Resources: Evaluation

Sharad Chitlangia

Evaluation

When we evaluate models, we will need a loss function and our goal is to minimize the expected loss value.

The reason for it to be expected loss is because our loss is always going to be computed over a sample of data points. So in the probabilitic sense, the loss is associated with an actual distribution.

Suppose we’re given \((x_1, y_1), ...., (x_n, y_n)\) and a new point \((x_i, ?)\). We want to find the value of \(\hat{y}\) that minimizes \(L(y, \hat{y})\) for the point

Problem: We do not know \(y\), so we cannot really figure out if something is minimizing \(L(y, \hat{y})\).

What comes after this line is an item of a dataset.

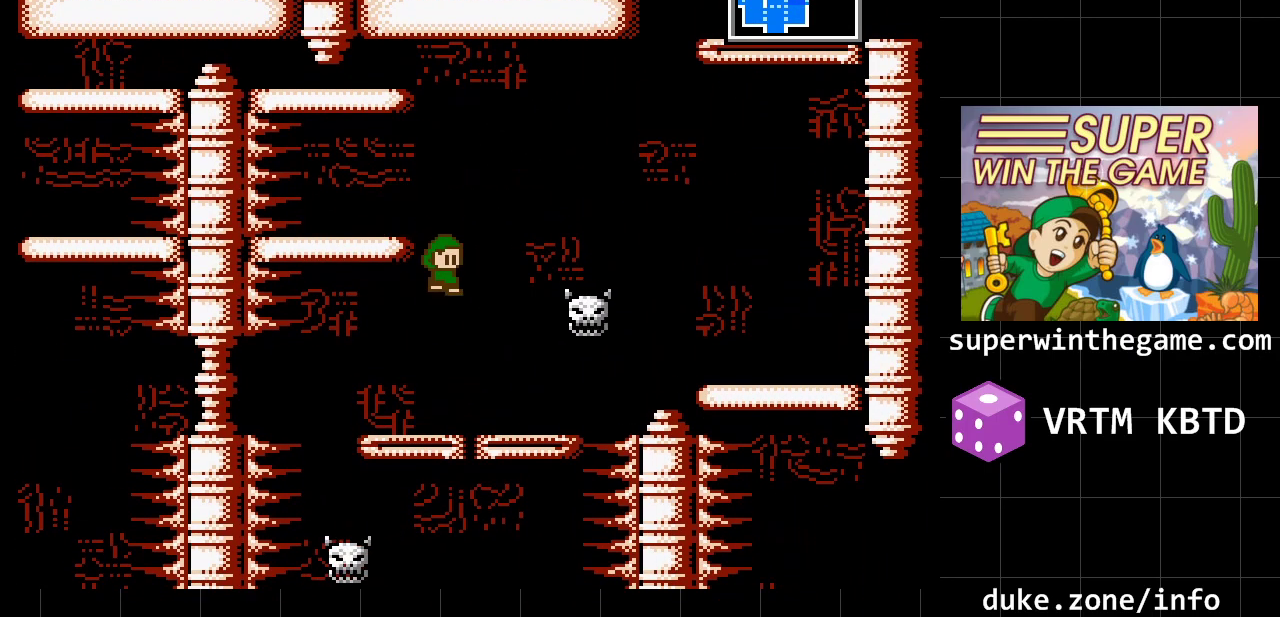
{"buttons": ["A", "DPAD_RIGHT"], "events": [[267, "DPAD_RIGHT", "down"], [367, "A", "down"]]}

Suppose we’re given data \(D: (x_1, y_1), ...., (x_n, y_n)\) which is drawn from a distribution \(D_{x,y}\). We want to predict \(\hat{y}\) so as to minimize \(L(y, \hat{y})\) for any \((x,y)\) drawn from the distribution \(D_{x,y}\).

Problem: It is similar to the previous problem but worse. Here we don’t know the values of \((x,y)\), so how de minimize the loss?

Solution: In both the only solution is to treat \(X\) and \(Y\) as random variables and minimize expected loss.

Case 1: Given x i.e., X=x

\[\mathop{\mathbb{E}} \lbrack L(y,\hat{y}) \rbrack = \sum_y L(y,\hat{y})P(Y=y|X=x)\]

This is called as conditional risk. If we assume that we have \(0-1\) loss function:

\[\mathop{\mathbb{E}} \lbrack L(y,\hat{y})\rbrack = \sum_{y \neq \hat{y}}P(Y=y|X=x)\]

which further reduces to:

\[\mathop{\mathbb{E}} \lbrack L(y,\hat{y})\rbrack = 1 - P(Y=\hat{y}|X=x) \]

So minimizing the expected loss is similar to maximizing \(P(Y=\hat{y}|X=x)\). Note that this is the right decision to take because we are using a \(0-1\) loss function.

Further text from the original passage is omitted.